A report on this latest assassination is here: “Assassination of IRGC official shows Israel has shifted gears – analysis,” by Anna Ahronheim, Jerusalem Post, May 23, 2022:
We will not stop. The message could not be clearer, as Hassan Sayad Khodayari was killed outside his home in central Tehran.
A senior member of Iran’s Islamic Revolutionary Guards Corps (IRGC), Khodayari was killed in his car by five bullets fired by two alleged Israeli assassins on a motorcycle.
Khodayari is not the first Iranian to have been killed in attacks blamed on the Jewish state. But his assassination marks a change in targets in Israel’s war-between-the-wars campaign (Hebrew acronym: Mabam)….

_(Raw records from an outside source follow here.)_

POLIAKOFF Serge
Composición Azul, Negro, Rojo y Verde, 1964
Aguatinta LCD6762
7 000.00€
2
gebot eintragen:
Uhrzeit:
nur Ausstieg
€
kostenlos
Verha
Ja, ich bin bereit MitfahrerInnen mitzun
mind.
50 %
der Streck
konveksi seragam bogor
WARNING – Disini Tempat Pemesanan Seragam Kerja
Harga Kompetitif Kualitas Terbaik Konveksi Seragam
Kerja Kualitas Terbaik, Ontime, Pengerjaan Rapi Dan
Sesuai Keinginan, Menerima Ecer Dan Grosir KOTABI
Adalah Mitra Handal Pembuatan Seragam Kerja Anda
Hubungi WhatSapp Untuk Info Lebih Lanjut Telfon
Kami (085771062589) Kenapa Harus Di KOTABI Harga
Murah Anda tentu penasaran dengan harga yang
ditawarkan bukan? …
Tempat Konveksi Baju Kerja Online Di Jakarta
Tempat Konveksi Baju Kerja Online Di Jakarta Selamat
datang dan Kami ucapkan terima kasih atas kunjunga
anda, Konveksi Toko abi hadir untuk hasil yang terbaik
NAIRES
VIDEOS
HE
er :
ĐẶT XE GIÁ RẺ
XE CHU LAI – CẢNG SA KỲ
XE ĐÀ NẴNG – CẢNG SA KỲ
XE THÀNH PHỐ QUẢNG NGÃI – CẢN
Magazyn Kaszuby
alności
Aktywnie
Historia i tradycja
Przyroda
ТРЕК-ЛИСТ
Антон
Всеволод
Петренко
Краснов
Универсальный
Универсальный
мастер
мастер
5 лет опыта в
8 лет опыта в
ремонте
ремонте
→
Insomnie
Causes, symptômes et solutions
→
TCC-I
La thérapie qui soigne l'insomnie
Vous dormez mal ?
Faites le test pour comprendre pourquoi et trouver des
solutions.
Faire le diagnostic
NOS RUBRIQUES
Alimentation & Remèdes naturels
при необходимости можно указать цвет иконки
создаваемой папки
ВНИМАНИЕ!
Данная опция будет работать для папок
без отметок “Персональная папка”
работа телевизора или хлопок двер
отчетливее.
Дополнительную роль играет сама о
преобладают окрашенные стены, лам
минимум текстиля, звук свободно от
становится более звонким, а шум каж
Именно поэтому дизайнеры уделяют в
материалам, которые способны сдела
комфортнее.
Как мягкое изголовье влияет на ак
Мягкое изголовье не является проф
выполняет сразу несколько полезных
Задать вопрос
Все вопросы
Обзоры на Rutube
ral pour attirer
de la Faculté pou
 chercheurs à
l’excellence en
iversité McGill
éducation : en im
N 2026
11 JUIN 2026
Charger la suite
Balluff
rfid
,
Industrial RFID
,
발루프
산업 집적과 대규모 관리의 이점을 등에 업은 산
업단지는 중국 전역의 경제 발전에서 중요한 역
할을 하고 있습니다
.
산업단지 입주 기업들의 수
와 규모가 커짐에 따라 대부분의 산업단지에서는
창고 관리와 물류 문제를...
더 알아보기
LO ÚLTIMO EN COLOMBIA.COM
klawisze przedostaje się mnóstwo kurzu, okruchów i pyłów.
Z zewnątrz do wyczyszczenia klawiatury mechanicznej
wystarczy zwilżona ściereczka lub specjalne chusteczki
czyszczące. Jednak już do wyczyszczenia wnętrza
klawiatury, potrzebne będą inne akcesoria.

In April, Mansour Rasouli, a purported member of the IRGC who operated under Khodayari’s command in Unit 840, admitted to Mossad agents in his home that he was sent to target an Israeli diplomat in Turkey, an American general in Germany and a journalist in France.
Rasouli was later released by the Israelis and denied his earlier confession. It is hard to imagine that the information he revealed did not somehow contribute to the Unit 840 chief’s assassination.
The killing of Khodayari means Israel has expanded its war-between-the-wars campaign, and it has begun targeting IRGC officials on their home turf.…
The assassination of Khodayari – in an alleyway outside his home in broad daylight in Iran’s capital – is a message: Our abilities are incomparable. We will get to you if we need to.”
As I wrote at the beginning of this piece, this has not been a good month for Iran.